Chancellor Merkel and President Obama greet guests on the South Lawn of the White House in Washington, DC, in June 2011

Chancellor Merkel and President Obama greet guests on the South Lawn of the White House in Washington, DC, in June 2011

When it came to which countries share the most common values with the United States, Germany (53 percent) was the highest-ranking country where English is not the primary language, garnering fourth place after Canada (73 percent), Great Britain (69 percent) and Australia (56 percent).

A majority of respondents – 58 percent – moreover found that Germany plays an important role in international politics, up from 43 percent in 2009.

The same number of respondents – 58 percent – also agreed with the statement that Germany is "a major economic power." (Only 4 percent, by contrast, disagreed with this statement.)

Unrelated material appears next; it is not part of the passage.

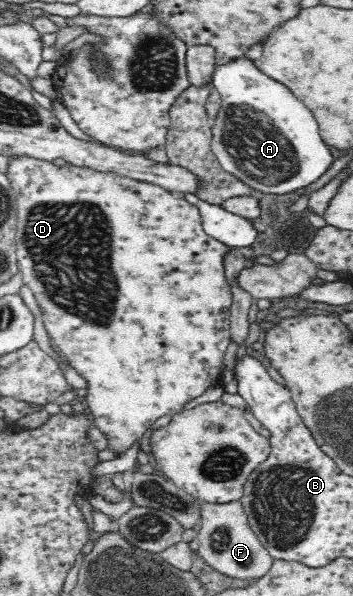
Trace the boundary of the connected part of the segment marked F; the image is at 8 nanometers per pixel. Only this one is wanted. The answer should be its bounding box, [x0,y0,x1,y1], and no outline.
[197,501,276,579]

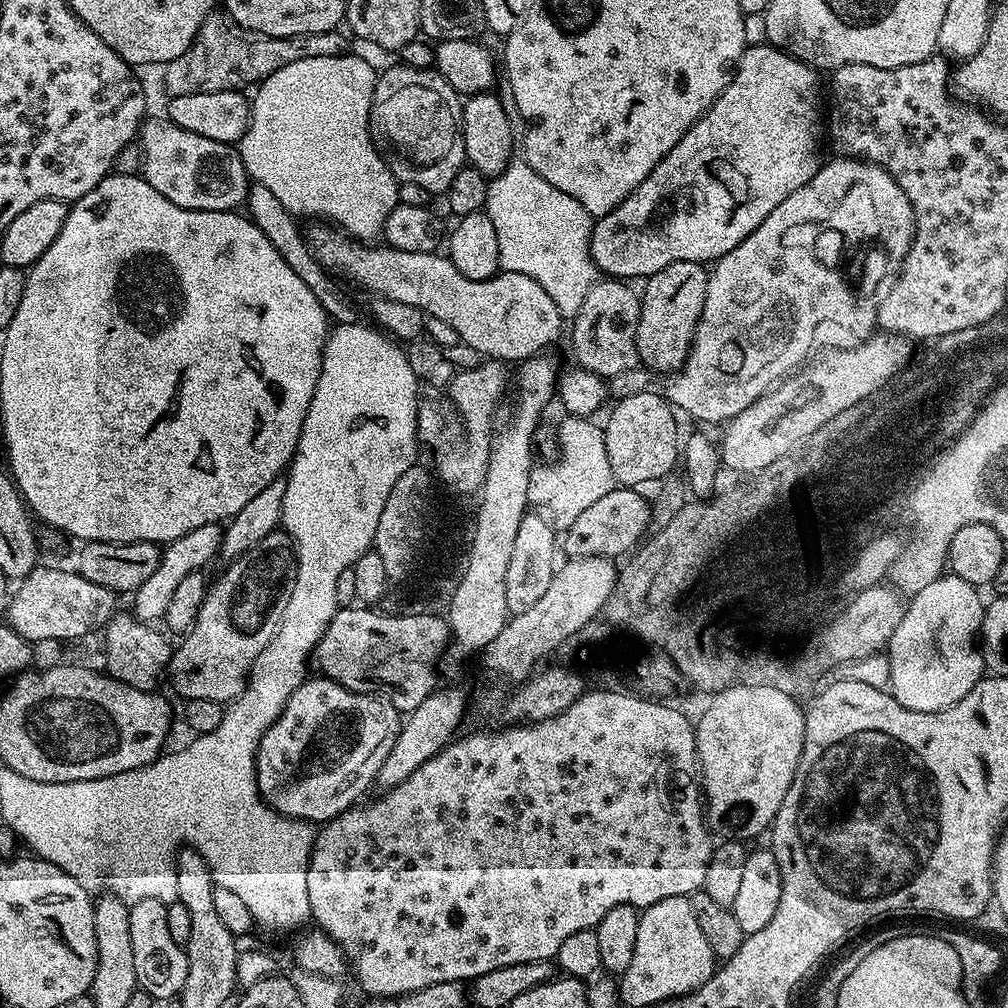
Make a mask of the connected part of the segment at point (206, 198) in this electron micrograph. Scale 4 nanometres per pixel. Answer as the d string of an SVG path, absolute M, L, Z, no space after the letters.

As an important European ally, moreover, only Great Britain was ranked before Germany, which was also perceived as the country most likely to lead Europe out of the "euro crisis."

A total of 56 percent of respondents believed Germany played a positive role in the United Nations, compared to 42 percent in 2009. Another 47 percent of respondents believed Germany promotes peace and democracy throughout the world.

The role of the German military in Afghanistan was positively perceived by 32 percent of respondents (compared to 23 percent in 2009), and 27 percent of respondents believed Germany played an important part in the stabilization of Afghanistan.

In terms of taking historic responsibility for the atrocities committed against the Jews of Europe during the Second World War, 44 percent of respondents believed that Germany had done a good job in this regard, compared to 14 percent who believe Germany had not done enough to make up for this part of its past.

Germany was also widely perceived by Americans as a high-tech country. When asked whether Germany is a high-tech country, 58 percent of respondents agreed, a dramatic increase over 2009 (48 percent) and 2008 (51 percent), when the last two in this series of surveys were conducted. And an equally respectable number of 54 percent of respondents even agreed that Germany is the world’s leading country in research and technology.

Almost a third of Americans questioned for this survey claimed to have good knowledge about Germany – up from 28 percent in 2009. Close to a quarter said they had visited Germany (24 percent have visited Germany at least once). The main reason (61 percent) for these visits was tourism or vacation. Among those respondents who had visited Germany, 58 percent perceived Germany and the Germans more positively (in the 2011 survey), up from 51 percent in 2009.